> TASK GOAL
Write out the entries below exactly, starting at the first line and stopping after the line that contains "SI: Did religion"; skip all pictures.

[Transcribed page contents]
+--

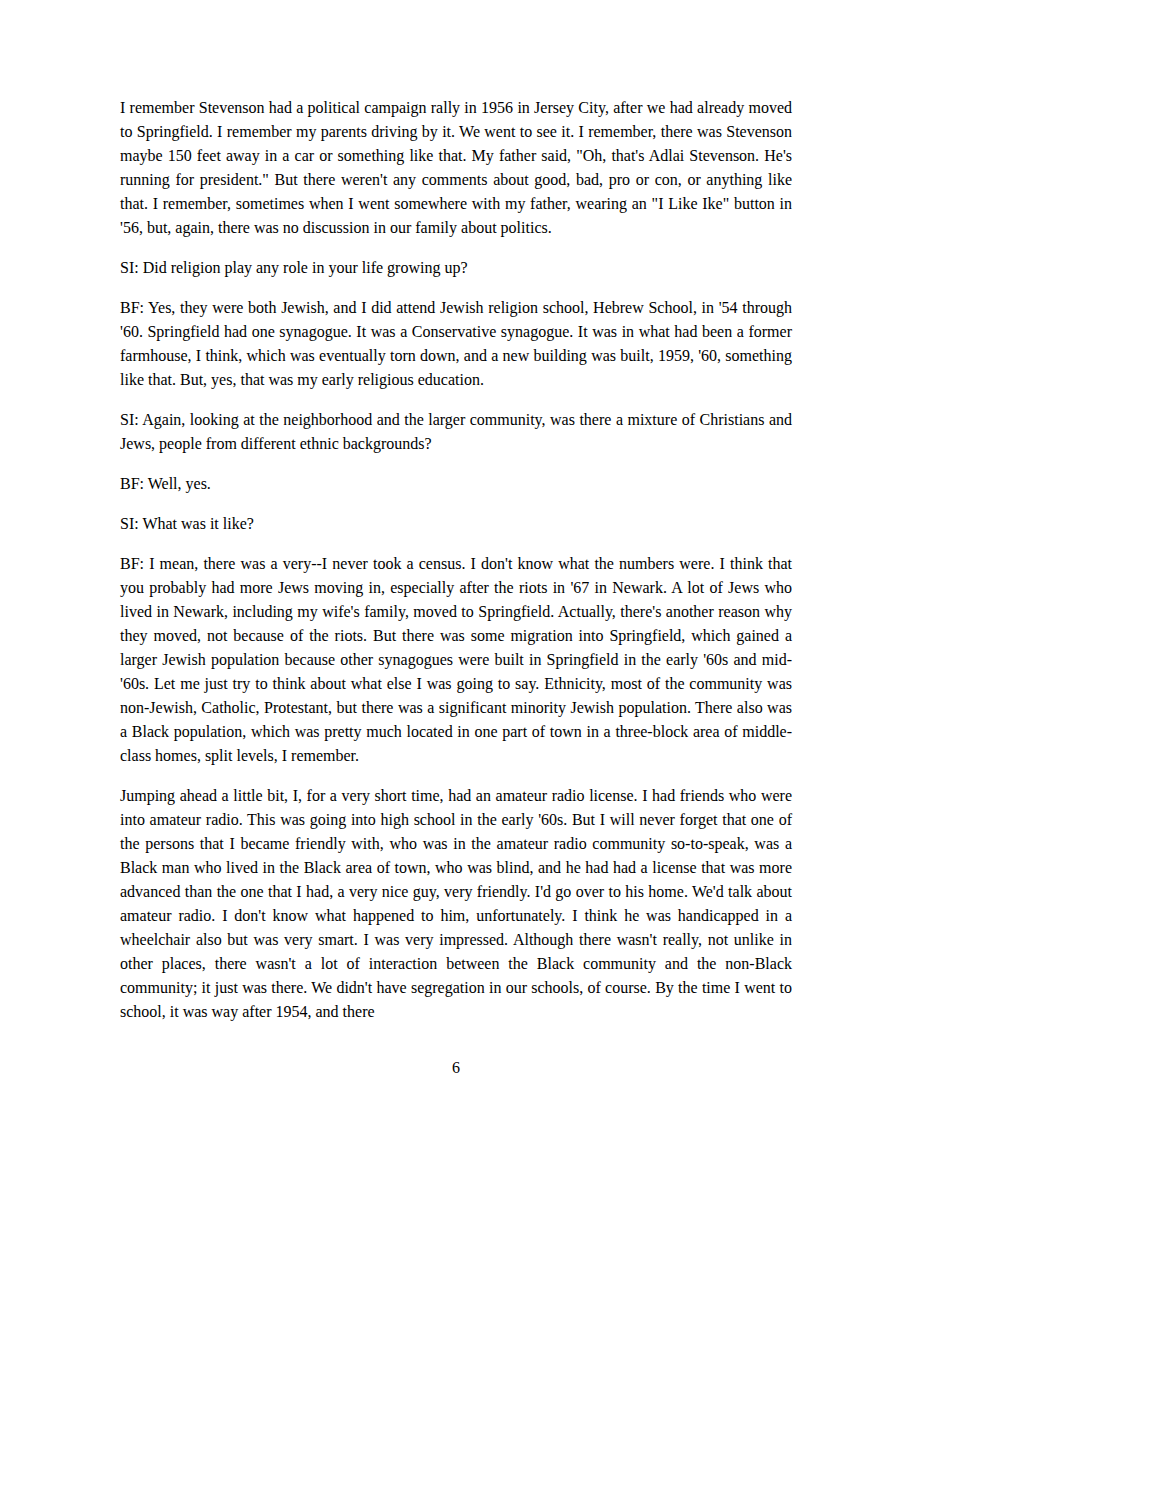I remember Stevenson had a political campaign rally in 1956 in Jersey City, after we had already moved to Springfield. I remember my parents driving by it. We went to see it. I remember, there was Stevenson maybe 150 feet away in a car or something like that. My father said, "Oh, that's Adlai Stevenson. He's running for president." But there weren't any comments about good, bad, pro or con, or anything like that. I remember, sometimes when I went somewhere with my father, wearing an "I Like Ike" button in '56, but, again, there was no discussion in our family about politics.
SI: Did religion play any role in your life growing up?
BF: Yes, they were both Jewish, and I did attend Jewish religion school, Hebrew School, in '54 through '60. Springfield had one synagogue. It was a Conservative synagogue. It was in what had been a former farmhouse, I think, which was eventually torn down, and a new building was built, 1959, '60, something like that. But, yes, that was my early religious education.
SI: Again, looking at the neighborhood and the larger community, was there a mixture of Christians and Jews, people from different ethnic backgrounds?
BF: Well, yes.
SI: What was it like?
BF: I mean, there was a very--I never took a census. I don't know what the numbers were. I think that you probably had more Jews moving in, especially after the riots in '67 in Newark. A lot of Jews who lived in Newark, including my wife's family, moved to Springfield. Actually, there's another reason why they moved, not because of the riots. But there was some migration into Springfield, which gained a larger Jewish population because other synagogues were built in Springfield in the early '60s and mid-'60s. Let me just try to think about what else I was going to say. Ethnicity, most of the community was non-Jewish, Catholic, Protestant, but there was a significant minority Jewish population. There also was a Black population, which was pretty much located in one part of town in a three-block area of middle-class homes, split levels, I remember.
Jumping ahead a little bit, I, for a very short time, had an amateur radio license. I had friends who were into amateur radio. This was going into high school in the early '60s. But I will never forget that one of the persons that I became friendly with, who was in the amateur radio community so-to-speak, was a Black man who lived in the Black area of town, who was blind, and he had had a license that was more advanced than the one that I had, a very nice guy, very friendly. I'd go over to his home. We'd talk about amateur radio. I don't know what happened to him, unfortunately. I think he was handicapped in a wheelchair also but was very smart. I was very impressed. Although there wasn't really, not unlike in other places, there wasn't a lot of interaction between the Black community and the non-Black community; it just was there. We didn't have segregation in our schools, of course. By the time I went to school, it was way after 1954, and there
6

+--

> TASK ANSWER
I remember Stevenson had a political campaign rally in 1956 in Jersey City, after we had already moved to Springfield. I remember my parents driving by it. We went to see it. I remember, there was Stevenson maybe 150 feet away in a car or something like that. My father said, "Oh, that's Adlai Stevenson. He's running for president." But there weren't any comments about good, bad, pro or con, or anything like that. I remember, sometimes when I went somewhere with my father, wearing an "I Like Ike" button in '56, but, again, there was no discussion in our family about politics.
SI: Did religion play any role in your life growing up?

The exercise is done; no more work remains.